Dear hpc-community,
Recently I ran a lot of interactive computations with numpy on the cluster and I frequently encounter out of memory errors. If I allocate an array which is vastly larger then the available RAM numpy raises a MemoryError:
In [3]: while 1:
...: ar=np.ones((2**36))
...: tlist.append(ar)
...:
---------------------------------------------------------------------------
MemoryError Traceback (most recent call last)
Input In [3], in <cell line: 1>()
1 while 1:
----> 2 ar=np.ones((2**36))
3 tlist.append(ar)
File ~/env/lib/python3.10/site-packages/numpy/core/numeric.py:205, in ones(shape, dtype, order, like)
202 if like is not None:
203 return _ones_with_like(shape, dtype=dtype, order=order, like=like)
--> 205 a = empty(shape, dtype, order)
206 multiarray.copyto(a, 1, casting='unsafe')
207 return a
MemoryError: Unable to allocate 512. GiB for an array with shape (68719476736,) and data type float64
In [4]:
This behavior is perfect, since it allows me to go back and change some parameters to make it smaller, clean up some unused arrays, and/or figure out what went wrong without restarting the session.

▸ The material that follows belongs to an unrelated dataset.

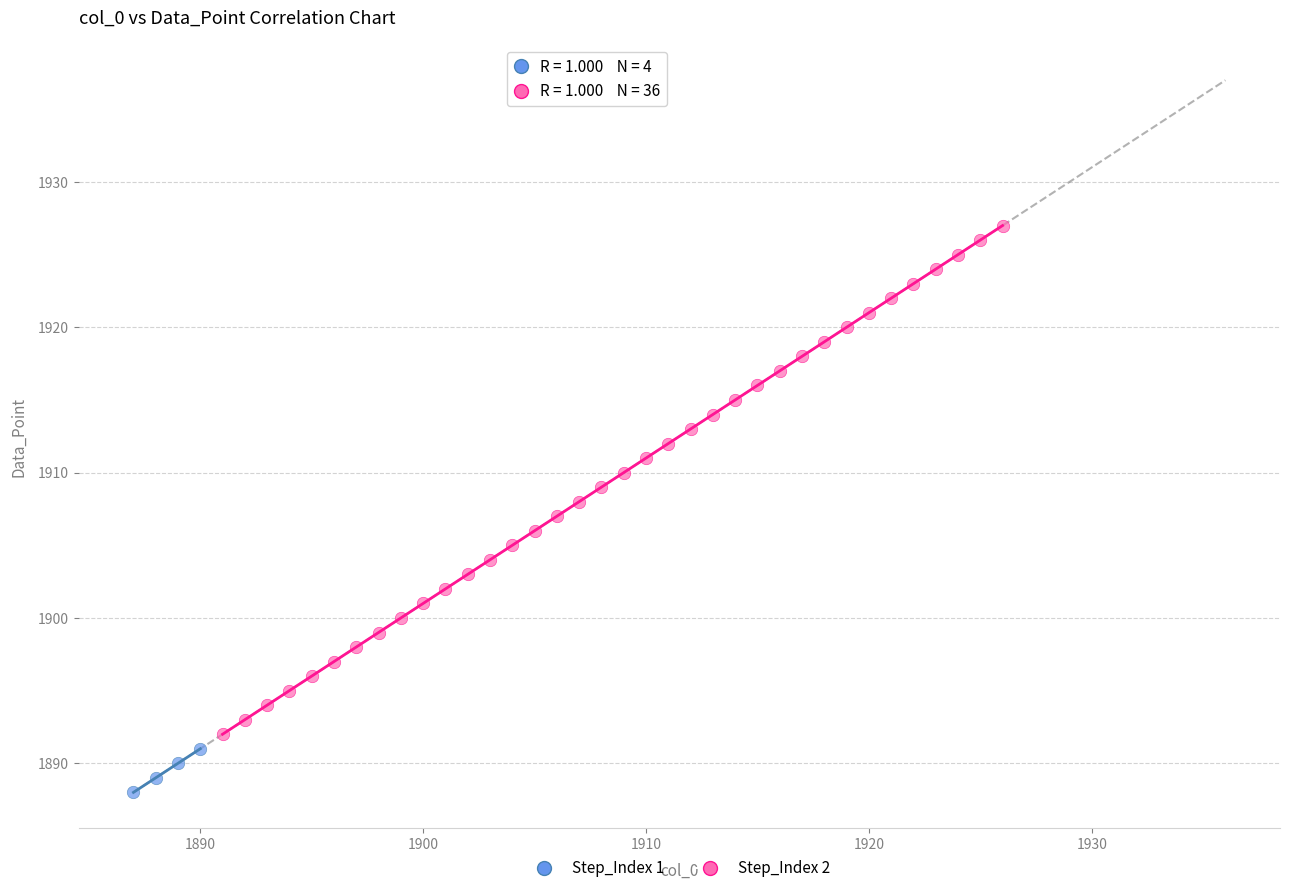

Which series contains the lowest Y value?

Step_Index 1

However if the allocation is only say 1GB per array, the process gets killed by the oom-killer instead:
In [5]: while 1:
...: ar=np.ones((2**27))
...: tlist.append(ar)
...:
fish: Job 1, 'ipython' terminated by signal SIGKILL (Forced quit)
This is very bad, because now everything in the current session is lost, open hdf5 files are potentially corrupted, and it also doesn’t say where the problematic large allocation happened which makes debugging harder.

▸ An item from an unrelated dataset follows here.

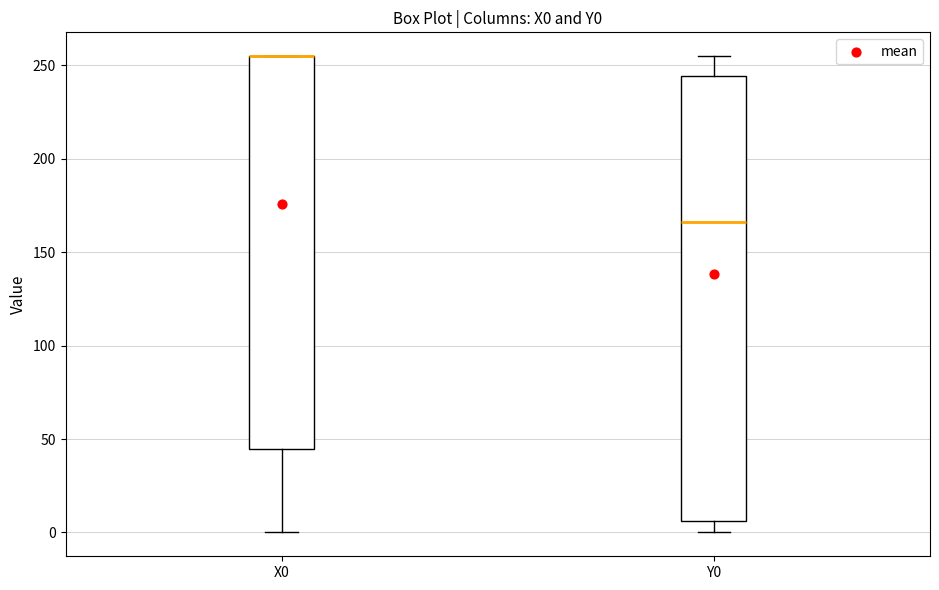

Comparing the boxes themselves (not the whiskers), which one is the tallest?

Y0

As far as I am aware this happens since linux overcommits memory by default, i.e. allows allocating more memory than it has available instead of failing allocations.
Is there a way to disable this “feature” for just a single process?
If not, say I am willing to patch numpy or write a low level library, is there a way to tell linux to be “honest” about whether there is enough memory available? It would make sense to me if the MAP_POPULATE flag would do this, but I wasn’t able to find any documentation that it actually does.
Am I overlooking some other simple solution?
Cheers and Thanks a lot,
Michael